Set down precisely the lines from the line with "left_click(806, 556)" through the end of the material, inclusive, and no pictures.
:: DATA SEGMENT
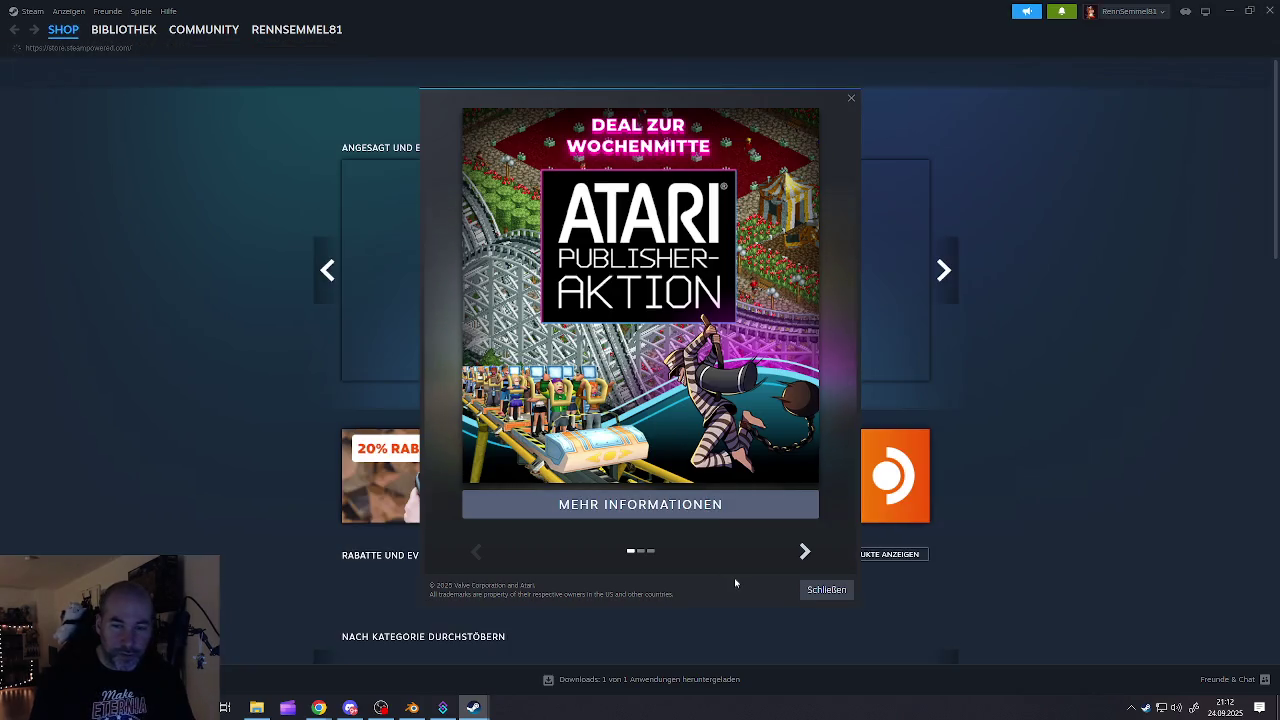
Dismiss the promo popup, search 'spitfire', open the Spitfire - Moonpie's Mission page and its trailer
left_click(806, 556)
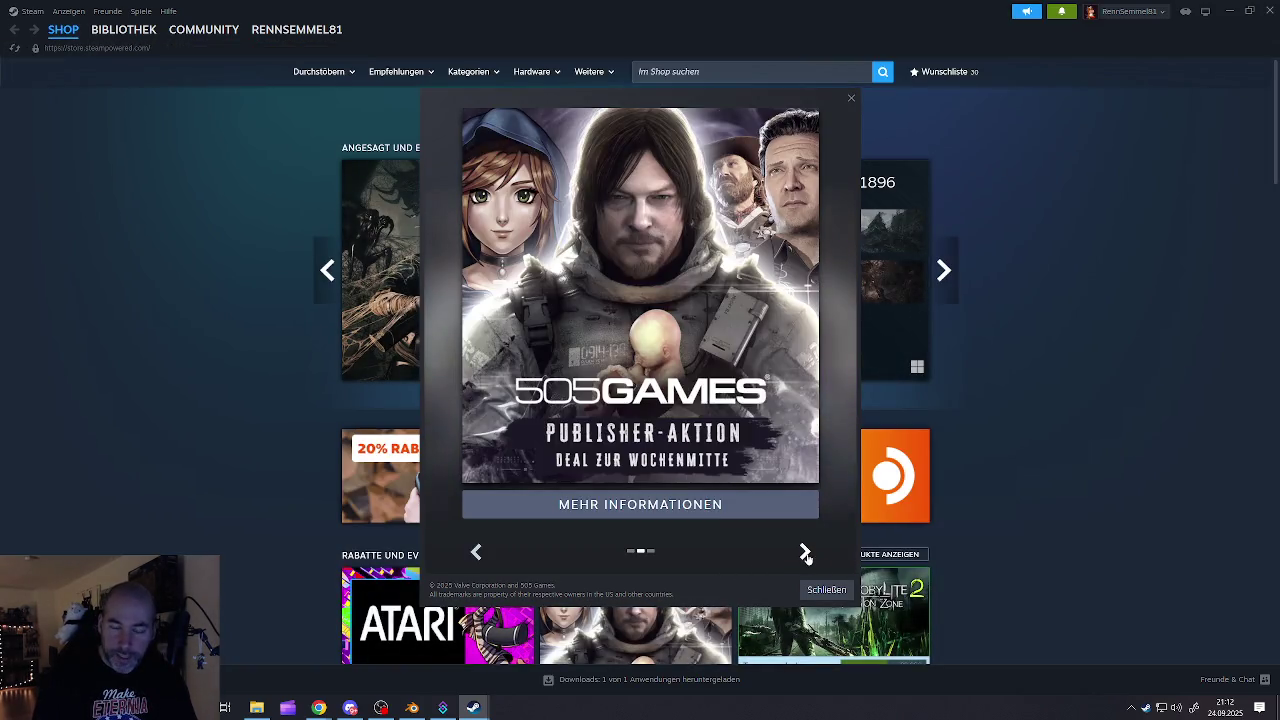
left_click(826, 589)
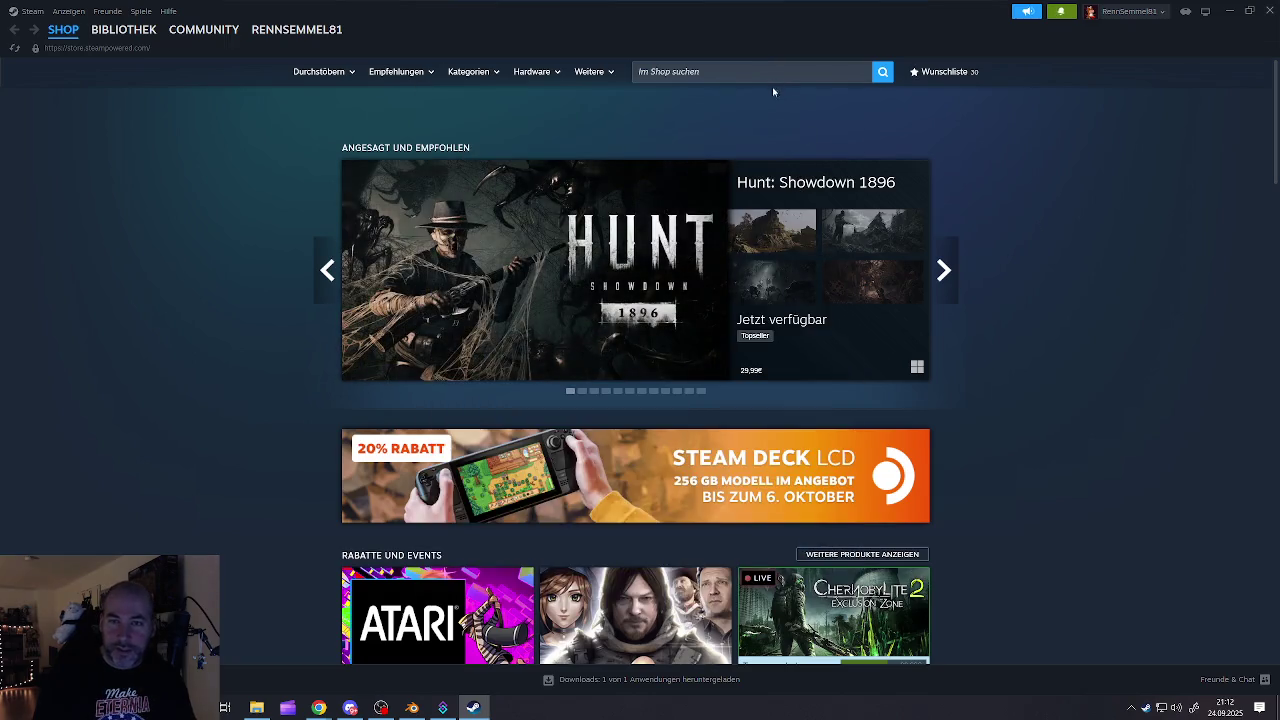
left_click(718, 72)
::::
#### OUTPUT FOR THIS TASK:
left_click(806, 556)
left_click(826, 589)
left_click(718, 72)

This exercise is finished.